7.     Term of Plan.     Subject to Section 18 of the Plan, the Plan shall become effective upon its adoption by the Board. It shall continue in effect for a term of ten (10) years unless terminated earlier under Section 14 of the Plan.

 

8.     Term of Option.     The term of each Option shall be stated in the Option Agreement; provided, however, that the term shall be no more than ten (10) years from the date of grant thereof. In the case of an Incentive Stock Option, the term shall be ten (10) years from the date of grant or such shorter term as may be provided in the Option Agreement. Moreover, in the case of an Incentive Stock Option granted to an Optionee who, at the time the Incentive Stock Option is granted, owns stock representing more than ten percent (10%) of the total combined voting power of all classes of stock of the Company or any Parent or Subsidiary, the term of the Incentive Stock Option shall be five (5) years from the date of grant or such shorter term as may be provided in the Option Agreement.

 

9.     Option Exercise Price and Consideration.

 

        (a)      Exercise Price.     The per share exercise price for the Shares to be issued pursuant to exercise of an Option shall be determined by the Administrator, subject to the following:

 

        (i)    In the case of an Incentive Stock Option

 

        (A)  granted to an Employee who, at the time the Incentive Stock Option is granted, owns stock representing more than ten percent (10%) of the voting power of all classes of stock of the Company or any Parent or Subsidiary, the per Share exercise price shall be no less than 110% of the Fair Market Value per Share on the date of grant.

 

        (B)  granted to any Employee other than an Employee described in paragraph (A) immediately above, the per Share exercise price shall be no less than 100% of the Fair Market Value per Share on the date of grant.

 

        (ii)   In the case of a Nonstatutory Stock Option

 

        (A)  granted to a Service Provider who, at the time the Nonstatutory Stock Option is granted, owns stock representing more than ten percent (10%) of the voting power of all classes of stock of the Company or any Parent or Subsidiary, the per Share exercise price shall be no less than one hundred ten percent (110%) of the Fair Market Value per Share on the date of grant.

WRITTEN INSTRUCTION A>
Transcribe the part of the option plan excerpt starting at "7.     Term of" and ending at "of the Plan.".
WRITTEN INSTRUCTION B>
Give the title of each numbered section in the option plan excerpt, along with its section number.
WRITTEN INSTRUCTION C>
Take the option plan excerpt further, starting after its last sentence.
The data that follows comes from a different source than the option plan excerpt.

SUPPLIED INFORMATION>
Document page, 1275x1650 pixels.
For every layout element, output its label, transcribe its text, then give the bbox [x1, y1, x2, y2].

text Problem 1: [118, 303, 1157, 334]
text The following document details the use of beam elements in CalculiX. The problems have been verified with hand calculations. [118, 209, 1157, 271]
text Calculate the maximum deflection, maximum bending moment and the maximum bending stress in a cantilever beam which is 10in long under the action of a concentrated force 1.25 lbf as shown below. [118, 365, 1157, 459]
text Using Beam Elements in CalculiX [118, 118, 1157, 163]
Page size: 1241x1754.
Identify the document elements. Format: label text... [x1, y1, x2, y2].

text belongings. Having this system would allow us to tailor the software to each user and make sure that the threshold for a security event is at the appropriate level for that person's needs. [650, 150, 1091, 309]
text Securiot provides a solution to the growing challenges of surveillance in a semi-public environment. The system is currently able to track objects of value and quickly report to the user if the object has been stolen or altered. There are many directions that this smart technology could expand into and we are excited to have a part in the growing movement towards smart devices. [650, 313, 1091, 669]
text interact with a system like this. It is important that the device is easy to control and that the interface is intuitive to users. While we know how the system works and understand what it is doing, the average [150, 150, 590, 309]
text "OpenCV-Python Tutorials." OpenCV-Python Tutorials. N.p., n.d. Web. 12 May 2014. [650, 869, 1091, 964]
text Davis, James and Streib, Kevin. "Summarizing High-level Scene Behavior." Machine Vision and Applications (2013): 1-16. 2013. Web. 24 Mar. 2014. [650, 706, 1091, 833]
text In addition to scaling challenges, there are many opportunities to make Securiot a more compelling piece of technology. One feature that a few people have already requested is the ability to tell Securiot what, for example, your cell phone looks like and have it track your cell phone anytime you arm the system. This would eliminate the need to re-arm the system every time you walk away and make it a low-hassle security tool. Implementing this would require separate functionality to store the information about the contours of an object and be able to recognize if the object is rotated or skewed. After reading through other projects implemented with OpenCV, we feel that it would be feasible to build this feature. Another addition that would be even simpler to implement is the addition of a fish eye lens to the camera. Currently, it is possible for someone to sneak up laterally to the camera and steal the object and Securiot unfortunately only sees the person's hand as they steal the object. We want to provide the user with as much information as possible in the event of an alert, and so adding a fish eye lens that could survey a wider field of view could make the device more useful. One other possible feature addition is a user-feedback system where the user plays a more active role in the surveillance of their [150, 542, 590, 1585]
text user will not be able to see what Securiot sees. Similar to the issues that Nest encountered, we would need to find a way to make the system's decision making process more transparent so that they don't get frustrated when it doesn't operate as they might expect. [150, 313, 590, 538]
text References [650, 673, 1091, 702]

TASK RESULT A>
7.     Term of Plan.     Subject to Section 18 of the Plan, the Plan shall become effective upon its adoption by the Board. It shall continue in effect for a term of ten (10) years unless terminated earlier under Section 14 of the Plan.

TASK RESULT B>
7. Term of Plan
8. Term of Option
9. Option Exercise Price and Consideration

TASK RESULT C>
        (B)  granted to a Service Provider other than a Service Provider described in paragraph (A) immediately above, or intended to qualify as “performance-based compensation” within the meaning of Section 162(m) of the Code, the per Share exercise price shall be no less than 100% of the Fair Market Value per Share on the date of grant.

 

        (iii)  Notwithstanding the foregoing, Options may be granted with a per Share exercise price of less than one hundred percent (100%) of the Fair Market Value per Share on the date of grant pursuant to a merger or other corporate transaction.

 

        (b)      Waiting Period and Exercise Dates.     At the time an Option is granted, the Administrator shall fix the period within which the Option may be exercised and shall determine any conditions which must be satisfied before the Option may be exercised.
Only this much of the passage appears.